Data records:
========
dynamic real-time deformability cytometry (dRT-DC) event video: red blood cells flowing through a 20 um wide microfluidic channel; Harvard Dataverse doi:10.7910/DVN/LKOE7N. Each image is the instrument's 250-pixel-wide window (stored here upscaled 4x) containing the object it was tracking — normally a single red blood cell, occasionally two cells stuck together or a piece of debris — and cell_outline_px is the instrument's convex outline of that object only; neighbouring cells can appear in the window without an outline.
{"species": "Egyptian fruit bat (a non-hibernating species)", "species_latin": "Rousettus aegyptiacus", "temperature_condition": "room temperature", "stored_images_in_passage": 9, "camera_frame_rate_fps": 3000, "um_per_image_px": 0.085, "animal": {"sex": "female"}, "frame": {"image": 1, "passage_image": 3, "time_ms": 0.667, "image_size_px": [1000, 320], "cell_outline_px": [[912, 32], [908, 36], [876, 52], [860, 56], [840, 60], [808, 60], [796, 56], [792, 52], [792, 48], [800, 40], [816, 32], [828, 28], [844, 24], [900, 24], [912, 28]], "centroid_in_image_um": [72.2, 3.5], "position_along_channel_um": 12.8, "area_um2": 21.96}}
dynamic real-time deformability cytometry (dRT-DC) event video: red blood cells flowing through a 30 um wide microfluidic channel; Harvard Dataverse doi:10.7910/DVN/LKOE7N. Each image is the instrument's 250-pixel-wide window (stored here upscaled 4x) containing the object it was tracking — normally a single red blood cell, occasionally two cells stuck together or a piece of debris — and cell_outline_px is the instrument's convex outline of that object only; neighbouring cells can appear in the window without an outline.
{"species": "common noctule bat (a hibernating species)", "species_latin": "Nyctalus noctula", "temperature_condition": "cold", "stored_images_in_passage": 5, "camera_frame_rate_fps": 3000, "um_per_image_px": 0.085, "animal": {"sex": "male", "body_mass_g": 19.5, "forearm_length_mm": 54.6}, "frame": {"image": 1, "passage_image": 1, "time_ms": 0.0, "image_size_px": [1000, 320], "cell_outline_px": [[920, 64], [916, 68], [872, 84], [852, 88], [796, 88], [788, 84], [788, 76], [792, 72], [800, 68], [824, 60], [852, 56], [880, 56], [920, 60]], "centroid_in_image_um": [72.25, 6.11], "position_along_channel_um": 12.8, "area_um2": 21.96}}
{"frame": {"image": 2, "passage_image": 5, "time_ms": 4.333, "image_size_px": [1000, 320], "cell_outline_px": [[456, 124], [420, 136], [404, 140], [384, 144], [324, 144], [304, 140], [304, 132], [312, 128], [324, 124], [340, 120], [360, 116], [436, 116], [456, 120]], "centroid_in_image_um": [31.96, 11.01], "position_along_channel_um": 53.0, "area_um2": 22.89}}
========
Set exercise. Return the listing above in its exact form.

Worked answer.
dynamic real-time deformability cytometry (dRT-DC) event video: red blood cells flowing through a 20 um wide microfluidic channel; Harvard Dataverse doi:10.7910/DVN/LKOE7N. Each image is the instrument's 250-pixel-wide window (stored here upscaled 4x) containing the object it was tracking — normally a single red blood cell, occasionally two cells stuck together or a piece of debris — and cell_outline_px is the instrument's convex outline of that object only; neighbouring cells can appear in the window without an outline.
{"species": "Egyptian fruit bat (a non-hibernating species)", "species_latin": "Rousettus aegyptiacus", "temperature_condition": "room temperature", "stored_images_in_passage": 9, "camera_frame_rate_fps": 3000, "um_per_image_px": 0.085, "animal": {"sex": "female"}, "frame": {"image": 1, "passage_image": 3, "time_ms": 0.667, "image_size_px": [1000, 320], "cell_outline_px": [[912, 32], [908, 36], [876, 52], [860, 56], [840, 60], [808, 60], [796, 56], [792, 52], [792, 48], [800, 40], [816, 32], [828, 28], [844, 24], [900, 24], [912, 28]], "centroid_in_image_um": [72.2, 3.5], "position_along_channel_um": 12.8, "area_um2": 21.96}}
dynamic real-time deformability cytometry (dRT-DC) event video: red blood cells flowing through a 30 um wide microfluidic channel; Harvard Dataverse doi:10.7910/DVN/LKOE7N. Each image is the instrument's 250-pixel-wide window (stored here upscaled 4x) containing the object it was tracking — normally a single red blood cell, occasionally two cells stuck together or a piece of debris — and cell_outline_px is the instrument's convex outline of that object only; neighbouring cells can appear in the window without an outline.
{"species": "common noctule bat (a hibernating species)", "species_latin": "Nyctalus noctula", "temperature_condition": "cold", "stored_images_in_passage": 5, "camera_frame_rate_fps": 3000, "um_per_image_px": 0.085, "animal": {"sex": "male", "body_mass_g": 19.5, "forearm_length_mm": 54.6}, "frame": {"image": 1, "passage_image": 1, "time_ms": 0.0, "image_size_px": [1000, 320], "cell_outline_px": [[920, 64], [916, 68], [872, 84], [852, 88], [796, 88], [788, 84], [788, 76], [792, 72], [800, 68], [824, 60], [852, 56], [880, 56], [920, 60]], "centroid_in_image_um": [72.25, 6.11], "position_along_channel_um": 12.8, "area_um2": 21.96}}
{"frame": {"image": 2, "passage_image": 5, "time_ms": 4.333, "image_size_px": [1000, 320], "cell_outline_px": [[456, 124], [420, 136], [404, 140], [384, 144], [324, 144], [304, 140], [304, 132], [312, 128], [324, 124], [340, 120], [360, 116], [436, 116], [456, 120]], "centroid_in_image_um": [31.96, 11.01], "position_along_channel_um": 53.0, "area_um2": 22.89}}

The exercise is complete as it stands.